HPTS is the sole programmatic interface to the Clarivo lending ledger. All money-movement events — payments, disbursements, daily accruals, reversals — are posted through this API. All balance and history reads are served through this API. Base URL: https://ledger.clarivo.co/v1

Core invariants

#InvariantDetail
1Append-onlyNo mutation endpoints exist. Corrections are reversals.
2Double-entryEvery posting produces balanced journal lines.
3Idempotent writesEvery POST requires an Idempotency-Key header.
4Tenant-isolatedEvery request is scoped to one tenant via JWT claims.
5Mutual auth for B2BPartner endpoints require mTLS + OAuth.

Authentication

All endpoints are secured with OAuth 2.0 bearer tokens. Tokens are validated at the API Gateway via a Lambda Authorizer that checks signature, iss, aud, exp, nbf, and the tenant_id custom claim.
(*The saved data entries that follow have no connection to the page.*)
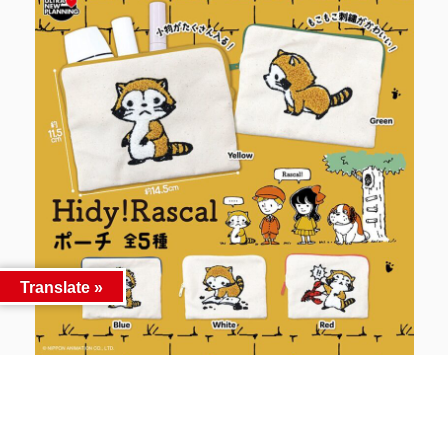
Translate »
【ローカルフーディーズ フィギュアコレクショ
ン】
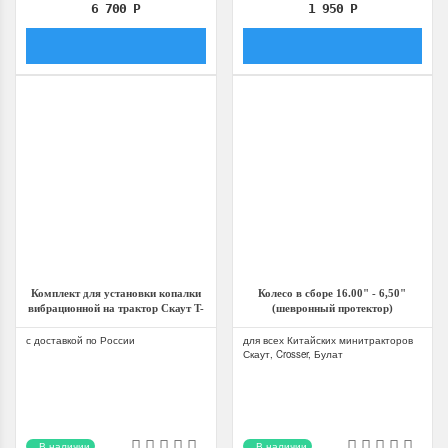
6 700
Р
1 950
Р
Комплект для установки копалки
Колесо в сборе 16.00" - 6,50"
вибрационной на трактор Скаут T-
(шевронный протектор)
12, T-24
с доставкой по России
для всех Китайских минитракторов
Скаут, Crosser, Булат
В наличии
В наличии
Each operation requires a specific scope. 
Authorization: Bearer <access_token>
B2B partner endpoints additionally require mutual TLS — present a client certificate issued by AWS Private CA alongside your bearer token.

Idempotency

Every POST request must include an Idempotency-Key header.
  • Keys are scoped per tenant and retained for 24 hours minimum.
  • Same key + same payload → returns the original result (HTTP 200).
  • Same key + different payload → HTTP 422 with idempotency_mismatch.
  • Concurrent requests with the same in-flight key → HTTP 409 with idempotency_in_progress.
Recommended key format: <event_type>:<resource_id>:<natural_key> 
payment:loan_42:proc_txn_abc123
accrual:prog_7:2026-04-15

Errors

All errors follow RFC 7807 Problem Details with Content-Type: application/problem+json. Field-level validation failures include an optional errors[] array with field, code, and message.